(Your task): Turn the lines of all the records into a single numbered list, and leave out any blank lines.

(Dataset records):
++++++
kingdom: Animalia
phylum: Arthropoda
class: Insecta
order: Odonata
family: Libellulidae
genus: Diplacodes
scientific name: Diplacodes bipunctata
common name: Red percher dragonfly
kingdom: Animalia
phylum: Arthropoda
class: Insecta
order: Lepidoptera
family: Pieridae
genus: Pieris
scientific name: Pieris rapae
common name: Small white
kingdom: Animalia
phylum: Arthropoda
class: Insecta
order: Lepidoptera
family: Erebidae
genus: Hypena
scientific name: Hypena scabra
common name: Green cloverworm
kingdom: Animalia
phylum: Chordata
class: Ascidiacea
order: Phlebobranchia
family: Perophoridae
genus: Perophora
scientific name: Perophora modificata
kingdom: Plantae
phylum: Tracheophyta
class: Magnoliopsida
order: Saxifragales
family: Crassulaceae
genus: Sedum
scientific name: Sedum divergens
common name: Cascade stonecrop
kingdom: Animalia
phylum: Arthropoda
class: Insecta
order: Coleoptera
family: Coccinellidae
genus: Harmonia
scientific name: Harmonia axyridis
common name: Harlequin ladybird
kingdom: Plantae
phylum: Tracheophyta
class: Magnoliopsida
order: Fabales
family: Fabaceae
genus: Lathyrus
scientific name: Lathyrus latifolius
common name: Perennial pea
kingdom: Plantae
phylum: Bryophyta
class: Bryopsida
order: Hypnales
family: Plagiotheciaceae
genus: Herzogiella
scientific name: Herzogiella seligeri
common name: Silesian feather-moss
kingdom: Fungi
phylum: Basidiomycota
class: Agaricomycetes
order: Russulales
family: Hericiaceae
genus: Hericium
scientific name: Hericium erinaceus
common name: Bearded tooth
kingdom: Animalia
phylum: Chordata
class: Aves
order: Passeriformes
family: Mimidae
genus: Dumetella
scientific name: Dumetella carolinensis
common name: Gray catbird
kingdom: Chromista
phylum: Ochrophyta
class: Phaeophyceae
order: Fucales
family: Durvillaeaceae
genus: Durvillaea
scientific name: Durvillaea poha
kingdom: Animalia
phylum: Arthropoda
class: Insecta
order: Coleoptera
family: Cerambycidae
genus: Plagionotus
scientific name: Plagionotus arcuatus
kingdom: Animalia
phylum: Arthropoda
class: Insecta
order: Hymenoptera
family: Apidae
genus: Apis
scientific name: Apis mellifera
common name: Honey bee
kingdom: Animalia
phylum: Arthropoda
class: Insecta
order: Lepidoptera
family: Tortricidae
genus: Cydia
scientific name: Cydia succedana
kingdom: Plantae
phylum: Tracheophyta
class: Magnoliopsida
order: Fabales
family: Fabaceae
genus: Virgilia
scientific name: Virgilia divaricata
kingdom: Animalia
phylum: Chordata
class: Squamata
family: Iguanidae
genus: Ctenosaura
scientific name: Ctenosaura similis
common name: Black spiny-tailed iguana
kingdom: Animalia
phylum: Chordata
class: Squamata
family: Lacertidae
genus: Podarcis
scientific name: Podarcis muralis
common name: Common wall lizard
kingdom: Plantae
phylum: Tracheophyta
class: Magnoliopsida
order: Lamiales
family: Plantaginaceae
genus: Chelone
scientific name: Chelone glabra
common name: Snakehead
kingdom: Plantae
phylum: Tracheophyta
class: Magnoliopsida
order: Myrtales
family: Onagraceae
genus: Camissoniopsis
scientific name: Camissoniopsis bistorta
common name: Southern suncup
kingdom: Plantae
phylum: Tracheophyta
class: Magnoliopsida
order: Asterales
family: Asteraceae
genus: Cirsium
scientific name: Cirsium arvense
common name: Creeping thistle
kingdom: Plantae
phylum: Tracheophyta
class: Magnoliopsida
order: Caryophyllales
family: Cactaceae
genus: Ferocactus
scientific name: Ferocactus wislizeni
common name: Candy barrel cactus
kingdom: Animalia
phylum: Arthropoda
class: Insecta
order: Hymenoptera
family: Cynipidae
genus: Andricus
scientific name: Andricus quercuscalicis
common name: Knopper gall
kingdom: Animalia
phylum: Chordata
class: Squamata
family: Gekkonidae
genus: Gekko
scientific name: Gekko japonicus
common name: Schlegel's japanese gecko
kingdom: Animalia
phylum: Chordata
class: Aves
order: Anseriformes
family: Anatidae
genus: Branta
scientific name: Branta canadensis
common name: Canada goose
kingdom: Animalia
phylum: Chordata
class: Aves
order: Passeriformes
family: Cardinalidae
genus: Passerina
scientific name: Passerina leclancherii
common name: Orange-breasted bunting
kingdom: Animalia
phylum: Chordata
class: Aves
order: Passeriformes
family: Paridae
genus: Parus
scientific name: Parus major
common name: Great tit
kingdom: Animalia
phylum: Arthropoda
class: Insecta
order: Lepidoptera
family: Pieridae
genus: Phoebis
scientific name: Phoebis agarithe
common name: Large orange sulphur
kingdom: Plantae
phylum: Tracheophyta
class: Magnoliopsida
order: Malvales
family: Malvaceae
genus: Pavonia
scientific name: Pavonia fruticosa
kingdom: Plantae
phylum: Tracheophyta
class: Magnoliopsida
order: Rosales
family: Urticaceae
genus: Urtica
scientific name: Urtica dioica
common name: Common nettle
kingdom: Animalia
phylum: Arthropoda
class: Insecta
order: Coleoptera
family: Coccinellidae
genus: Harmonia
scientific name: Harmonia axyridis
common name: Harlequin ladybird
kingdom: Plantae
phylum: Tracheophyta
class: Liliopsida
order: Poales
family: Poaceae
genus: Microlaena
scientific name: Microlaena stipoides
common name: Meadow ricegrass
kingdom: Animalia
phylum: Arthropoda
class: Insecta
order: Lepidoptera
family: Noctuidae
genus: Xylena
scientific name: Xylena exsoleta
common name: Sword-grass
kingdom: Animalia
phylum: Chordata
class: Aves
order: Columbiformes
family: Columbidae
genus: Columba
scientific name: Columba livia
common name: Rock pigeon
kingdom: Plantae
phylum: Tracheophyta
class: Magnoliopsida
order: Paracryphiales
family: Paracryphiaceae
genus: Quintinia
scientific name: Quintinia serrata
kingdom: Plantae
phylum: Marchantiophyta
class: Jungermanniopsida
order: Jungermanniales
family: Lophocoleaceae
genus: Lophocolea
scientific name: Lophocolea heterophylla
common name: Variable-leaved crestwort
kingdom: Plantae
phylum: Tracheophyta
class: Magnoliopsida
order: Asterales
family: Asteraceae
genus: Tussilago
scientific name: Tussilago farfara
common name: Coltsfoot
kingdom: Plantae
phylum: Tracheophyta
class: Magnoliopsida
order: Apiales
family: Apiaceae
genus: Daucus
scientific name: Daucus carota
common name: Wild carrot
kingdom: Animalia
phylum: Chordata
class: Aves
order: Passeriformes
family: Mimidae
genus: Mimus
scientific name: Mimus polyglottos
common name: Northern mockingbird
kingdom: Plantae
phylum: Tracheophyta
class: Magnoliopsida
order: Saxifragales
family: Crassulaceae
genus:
++++++
(Solution for this problem):
1. kingdom: Animalia
2. phylum: Arthropoda
3. class: Insecta
4. order: Odonata
5. family: Libellulidae
6. genus: Diplacodes
7. scientific name: Diplacodes bipunctata
8. common name: Red percher dragonfly
9. kingdom: Animalia
10. phylum: Arthropoda
11. class: Insecta
12. order: Lepidoptera
13. family: Pieridae
14. genus: Pieris
15. scientific name: Pieris rapae
16. common name: Small white
17. kingdom: Animalia
18. phylum: Arthropoda
19. class: Insecta
20. order: Lepidoptera
21. family: Erebidae
22. genus: Hypena
23. scientific name: Hypena scabra
24. common name: Green cloverworm
25. kingdom: Animalia
26. phylum: Chordata
27. class: Ascidiacea
28. order: Phlebobranchia
29. family: Perophoridae
30. genus: Perophora
31. scientific name: Perophora modificata
32. kingdom: Plantae
33. phylum: Tracheophyta
34. class: Magnoliopsida
35. order: Saxifragales
36. family: Crassulaceae
37. genus: Sedum
38. scientific name: Sedum divergens
39. common name: Cascade stonecrop
40. kingdom: Animalia
41. phylum: Arthropoda
42. class: Insecta
43. order: Coleoptera
44. family: Coccinellidae
45. genus: Harmonia
46. scientific name: Harmonia axyridis
47. common name: Harlequin ladybird
48. kingdom: Plantae
49. phylum: Tracheophyta
50. class: Magnoliopsida
51. order: Fabales
52. family: Fabaceae
53. genus: Lathyrus
54. scientific name: Lathyrus latifolius
55. common name: Perennial pea
56. kingdom: Plantae
57. phylum: Bryophyta
58. class: Bryopsida
59. order: Hypnales
60. family: Plagiotheciaceae
61. genus: Herzogiella
62. scientific name: Herzogiella seligeri
63. common name: Silesian feather-moss
64. kingdom: Fungi
65. phylum: Basidiomycota
66. class: Agaricomycetes
67. order: Russulales
68. family: Hericiaceae
69. genus: Hericium
70. scientific name: Hericium erinaceus
71. common name: Bearded tooth
72. kingdom: Animalia
73. phylum: Chordata
74. class: Aves
75. order: Passeriformes
76. family: Mimidae
77. genus: Dumetella
78. scientific name: Dumetella carolinensis
79. common name: Gray catbird
80. kingdom: Chromista
81. phylum: Ochrophyta
82. class: Phaeophyceae
83. order: Fucales
84. family: Durvillaeaceae
85. genus: Durvillaea
86. scientific name: Durvillaea poha
87. kingdom: Animalia
88. phylum: Arthropoda
89. class: Insecta
90. order: Coleoptera
91. family: Cerambycidae
92. genus: Plagionotus
93. scientific name: Plagionotus arcuatus
94. kingdom: Animalia
95. phylum: Arthropoda
96. class: Insecta
97. order: Hymenoptera
98. family: Apidae
99. genus: Apis
100. scientific name: Apis mellifera
101. common name: Honey bee
102. kingdom: Animalia
103. phylum: Arthropoda
104. class: Insecta
105. order: Lepidoptera
106. family: Tortricidae
107. genus: Cydia
108. scientific name: Cydia succedana
109. kingdom: Plantae
110. phylum: Tracheophyta
111. class: Magnoliopsida
112. order: Fabales
113. family: Fabaceae
114. genus: Virgilia
115. scientific name: Virgilia divaricata
116. kingdom: Animalia
117. phylum: Chordata
118. class: Squamata
119. family: Iguanidae
120. genus: Ctenosaura
121. scientific name: Ctenosaura similis
122. common name: Black spiny-tailed iguana
123. kingdom: Animalia
124. phylum: Chordata
125. class: Squamata
126. family: Lacertidae
127. genus: Podarcis
128. scientific name: Podarcis muralis
129. common name: Common wall lizard
130. kingdom: Plantae
131. phylum: Tracheophyta
132. class: Magnoliopsida
133. order: Lamiales
134. family: Plantaginaceae
135. genus: Chelone
136. scientific name: Chelone glabra
137. common name: Snakehead
138. kingdom: Plantae
139. phylum: Tracheophyta
140. class: Magnoliopsida
141. order: Myrtales
142. family: Onagraceae
143. genus: Camissoniopsis
144. scientific name: Camissoniopsis bistorta
145. common name: Southern suncup
146. kingdom: Plantae
147. phylum: Tracheophyta
148. class: Magnoliopsida
149. order: Asterales
150. family: Asteraceae
151. genus: Cirsium
152. scientific name: Cirsium arvense
153. common name: Creeping thistle
154. kingdom: Plantae
155. phylum: Tracheophyta
156. class: Magnoliopsida
157. order: Caryophyllales
158. family: Cactaceae
159. genus: Ferocactus
160. scientific name: Ferocactus wislizeni
161. common name: Candy barrel cactus
162. kingdom: Animalia
163. phylum: Arthropoda
164. class: Insecta
165. order: Hymenoptera
166. family: Cynipidae
167. genus: Andricus
168. scientific name: Andricus quercuscalicis
169. common name: Knopper gall
170. kingdom: Animalia
171. phylum: Chordata
172. class: Squamata
173. family: Gekkonidae
174. genus: Gekko
175. scientific name: Gekko japonicus
176. common name: Schlegel's japanese gecko
177. kingdom: Animalia
178. phylum: Chordata
179. class: Aves
180. order: Anseriformes
181. family: Anatidae
182. genus: Branta
183. scientific name: Branta canadensis
184. common name: Canada goose
185. kingdom: Animalia
186. phylum: Chordata
187. class: Aves
188. order: Passeriformes
189. family: Cardinalidae
190. genus: Passerina
191. scientific name: Passerina leclancherii
192. common name: Orange-breasted bunting
193. kingdom: Animalia
194. phylum: Chordata
195. class: Aves
196. order: Passeriformes
197. family: Paridae
198. genus: Parus
199. scientific name: Parus major
200. common name: Great tit
201. kingdom: Animalia
202. phylum: Arthropoda
203. class: Insecta
204. order: Lepidoptera
205. family: Pieridae
206. genus: Phoebis
207. scientific name: Phoebis agarithe
208. common name: Large orange sulphur
209. kingdom: Plantae
210. phylum: Tracheophyta
211. class: Magnoliopsida
212. order: Malvales
213. family: Malvaceae
214. genus: Pavonia
215. scientific name: Pavonia fruticosa
216. kingdom: Plantae
217. phylum: Tracheophyta
218. class: Magnoliopsida
219. order: Rosales
220. family: Urticaceae
221. genus: Urtica
222. scientific name: Urtica dioica
223. common name: Common nettle
224. kingdom: Animalia
225. phylum: Arthropoda
226. class: Insecta
227. order: Coleoptera
228. family: Coccinellidae
229. genus: Harmonia
230. scientific name: Harmonia axyridis
231. common name: Harlequin ladybird
232. kingdom: Plantae
233. phylum: Tracheophyta
234. class: Liliopsida
235. order: Poales
236. family: Poaceae
237. genus: Microlaena
238. scientific name: Microlaena stipoides
239. common name: Meadow ricegrass
240. kingdom: Animalia
241. phylum: Arthropoda
242. class: Insecta
243. order: Lepidoptera
244. family: Noctuidae
245. genus: Xylena
246. scientific name: Xylena exsoleta
247. common name: Sword-grass
248. kingdom: Animalia
249. phylum: Chordata
250. class: Aves
251. order: Columbiformes
252. family: Columbidae
253. genus: Columba
254. scientific name: Columba livia
255. common name: Rock pigeon
256. kingdom: Plantae
257. phylum: Tracheophyta
258. class: Magnoliopsida
259. order: Paracryphiales
260. family: Paracryphiaceae
261. genus: Quintinia
262. scientific name: Quintinia serrata
263. kingdom: Plantae
264. phylum: Marchantiophyta
265. class: Jungermanniopsida
266. order: Jungermanniales
267. family: Lophocoleaceae
268. genus: Lophocolea
269. scientific name: Lophocolea heterophylla
270. common name: Variable-leaved crestwort
271. kingdom: Plantae
272. phylum: Tracheophyta
273. class: Magnoliopsida
274. order: Asterales
275. family: Asteraceae
276. genus: Tussilago
277. scientific name: Tussilago farfara
278. common name: Coltsfoot
279. kingdom: Plantae
280. phylum: Tracheophyta
281. class: Magnoliopsida
282. order: Apiales
283. family: Apiaceae
284. genus: Daucus
285. scientific name: Daucus carota
286. common name: Wild carrot
287. kingdom: Animalia
288. phylum: Chordata
289. class: Aves
290. order: Passeriformes
291. family: Mimidae
292. genus: Mimus
293. scientific name: Mimus polyglottos
294. common name: Northern mockingbird
295. kingdom: Plantae
296. phylum: Tracheophyta
297. class: Magnoliopsida
298. order: Saxifragales
299. family: Crassulaceae
300. genus:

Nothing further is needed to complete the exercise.